# Problem to solve
Scan the entries below for "отопительные" and copy each line that holds it.

# Recorded data
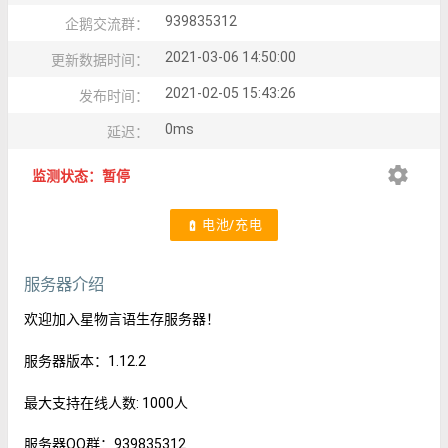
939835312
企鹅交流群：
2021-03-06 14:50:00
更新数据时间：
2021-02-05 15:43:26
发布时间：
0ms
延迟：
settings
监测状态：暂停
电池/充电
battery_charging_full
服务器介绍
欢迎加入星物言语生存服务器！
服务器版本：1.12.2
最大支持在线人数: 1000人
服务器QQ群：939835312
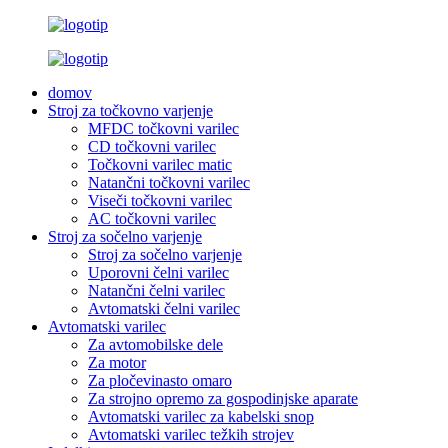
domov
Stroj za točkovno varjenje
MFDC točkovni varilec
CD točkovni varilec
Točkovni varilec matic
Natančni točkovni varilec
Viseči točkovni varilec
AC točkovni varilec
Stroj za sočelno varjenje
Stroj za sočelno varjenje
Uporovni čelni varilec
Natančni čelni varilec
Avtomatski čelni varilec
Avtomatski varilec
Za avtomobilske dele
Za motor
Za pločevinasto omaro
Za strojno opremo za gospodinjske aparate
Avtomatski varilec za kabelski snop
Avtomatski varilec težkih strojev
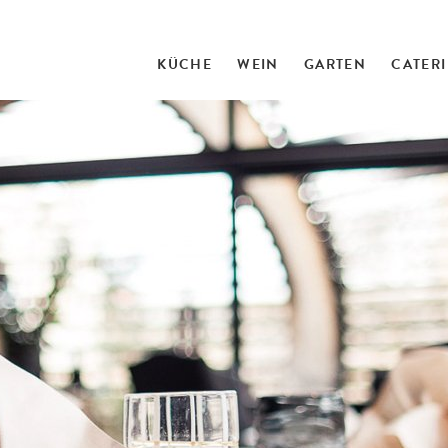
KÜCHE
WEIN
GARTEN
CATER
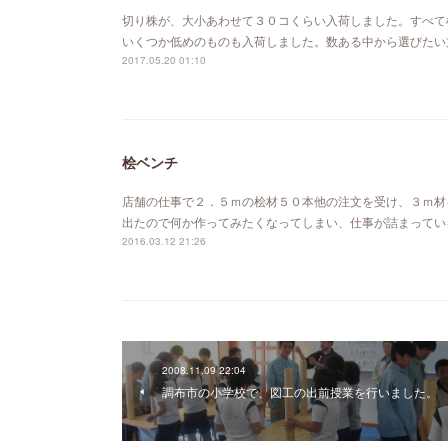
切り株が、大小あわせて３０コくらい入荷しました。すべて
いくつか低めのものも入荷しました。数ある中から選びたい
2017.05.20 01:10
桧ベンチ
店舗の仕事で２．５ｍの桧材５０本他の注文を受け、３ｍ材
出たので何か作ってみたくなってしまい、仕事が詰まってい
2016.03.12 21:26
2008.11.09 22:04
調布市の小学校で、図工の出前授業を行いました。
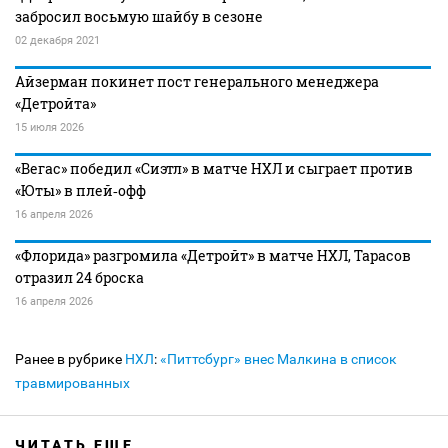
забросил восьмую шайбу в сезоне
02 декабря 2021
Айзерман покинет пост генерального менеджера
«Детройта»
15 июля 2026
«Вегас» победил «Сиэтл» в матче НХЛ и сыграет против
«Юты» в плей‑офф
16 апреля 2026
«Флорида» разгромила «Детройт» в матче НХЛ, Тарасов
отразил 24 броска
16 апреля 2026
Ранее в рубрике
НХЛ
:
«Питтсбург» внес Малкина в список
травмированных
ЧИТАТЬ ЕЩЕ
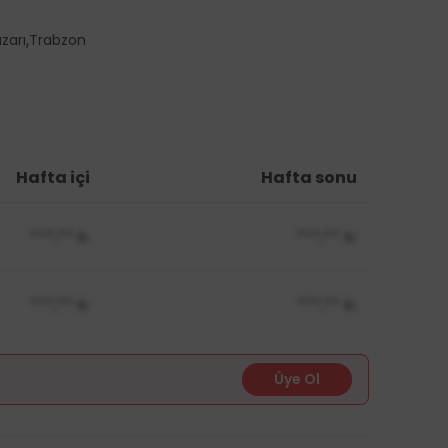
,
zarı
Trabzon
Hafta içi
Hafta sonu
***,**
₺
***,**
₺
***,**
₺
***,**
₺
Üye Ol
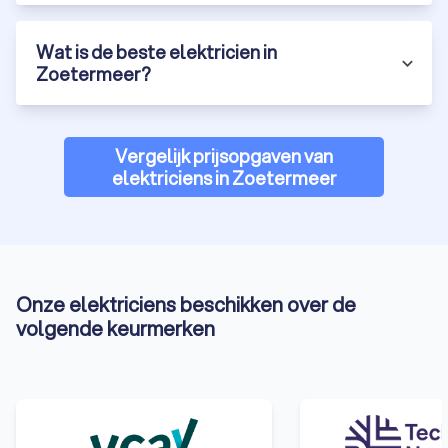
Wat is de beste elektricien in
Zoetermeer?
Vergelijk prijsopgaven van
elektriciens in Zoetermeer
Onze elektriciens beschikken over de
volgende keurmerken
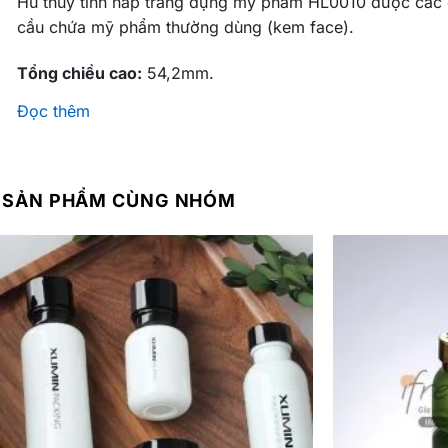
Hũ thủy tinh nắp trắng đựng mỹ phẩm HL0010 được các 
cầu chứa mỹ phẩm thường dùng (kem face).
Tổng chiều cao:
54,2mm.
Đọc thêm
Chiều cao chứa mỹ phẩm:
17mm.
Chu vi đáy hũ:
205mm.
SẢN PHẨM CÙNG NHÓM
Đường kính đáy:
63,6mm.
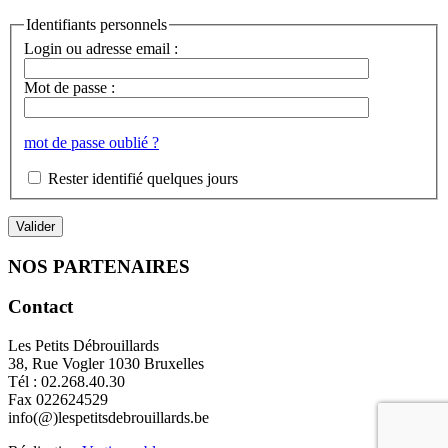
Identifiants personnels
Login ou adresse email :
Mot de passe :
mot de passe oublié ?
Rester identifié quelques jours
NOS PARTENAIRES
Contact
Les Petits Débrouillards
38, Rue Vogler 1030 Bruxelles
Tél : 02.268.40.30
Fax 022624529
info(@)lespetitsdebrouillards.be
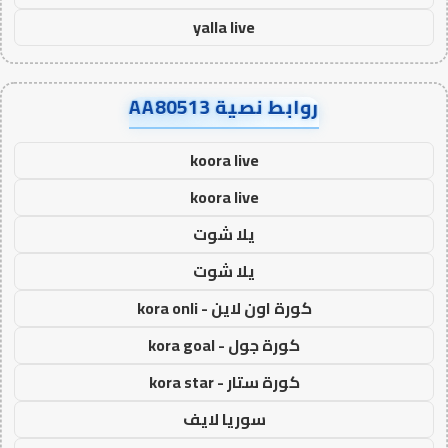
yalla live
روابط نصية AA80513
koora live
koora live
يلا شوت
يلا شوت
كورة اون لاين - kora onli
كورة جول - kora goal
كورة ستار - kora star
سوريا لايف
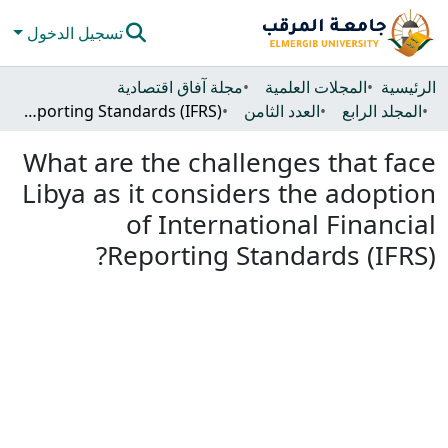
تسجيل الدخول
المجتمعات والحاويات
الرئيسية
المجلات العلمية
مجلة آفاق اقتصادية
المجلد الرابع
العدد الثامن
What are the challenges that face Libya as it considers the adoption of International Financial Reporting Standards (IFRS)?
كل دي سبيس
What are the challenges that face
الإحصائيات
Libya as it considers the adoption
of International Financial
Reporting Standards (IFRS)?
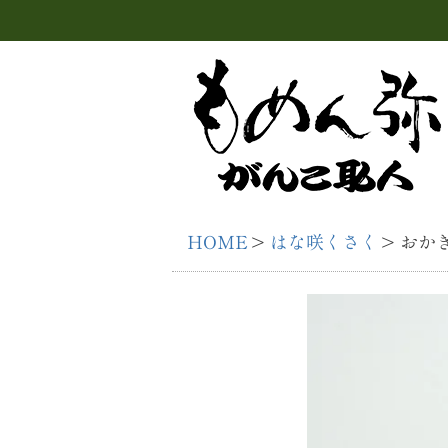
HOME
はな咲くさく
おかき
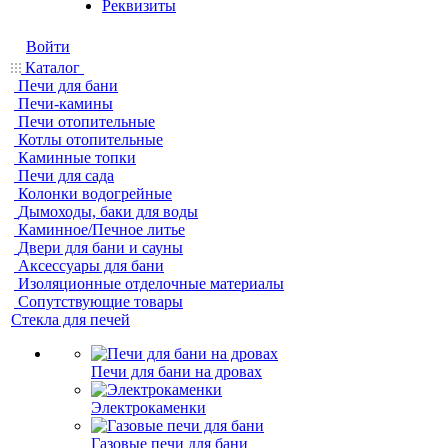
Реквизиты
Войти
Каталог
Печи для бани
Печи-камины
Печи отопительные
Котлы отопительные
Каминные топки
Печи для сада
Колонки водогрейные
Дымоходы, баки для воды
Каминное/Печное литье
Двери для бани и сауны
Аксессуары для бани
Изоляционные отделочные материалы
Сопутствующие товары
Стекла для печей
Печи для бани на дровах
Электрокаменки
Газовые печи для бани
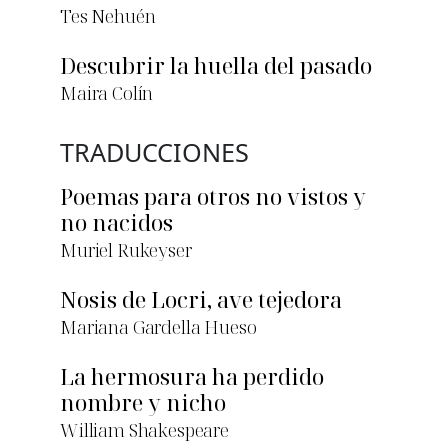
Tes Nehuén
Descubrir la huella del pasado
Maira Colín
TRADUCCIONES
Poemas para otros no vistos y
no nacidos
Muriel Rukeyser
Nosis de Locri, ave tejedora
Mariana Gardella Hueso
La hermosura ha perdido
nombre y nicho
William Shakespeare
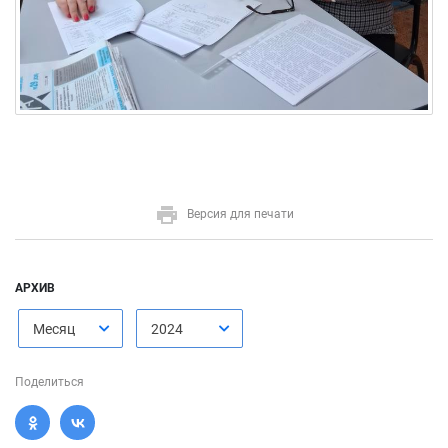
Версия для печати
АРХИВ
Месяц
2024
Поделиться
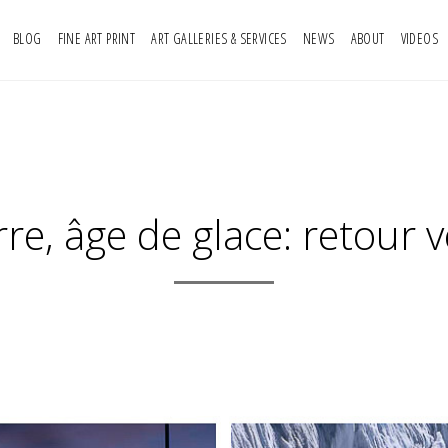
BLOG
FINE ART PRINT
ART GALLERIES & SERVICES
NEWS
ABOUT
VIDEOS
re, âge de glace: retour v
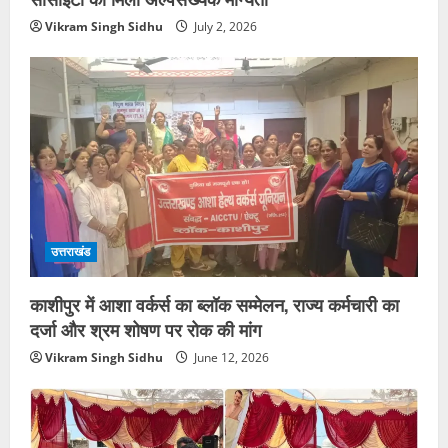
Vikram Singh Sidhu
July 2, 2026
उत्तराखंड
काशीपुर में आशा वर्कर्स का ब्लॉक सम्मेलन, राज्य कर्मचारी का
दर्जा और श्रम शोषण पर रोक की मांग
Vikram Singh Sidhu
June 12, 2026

# Final answer
Печи отопительные
Котлы отопительные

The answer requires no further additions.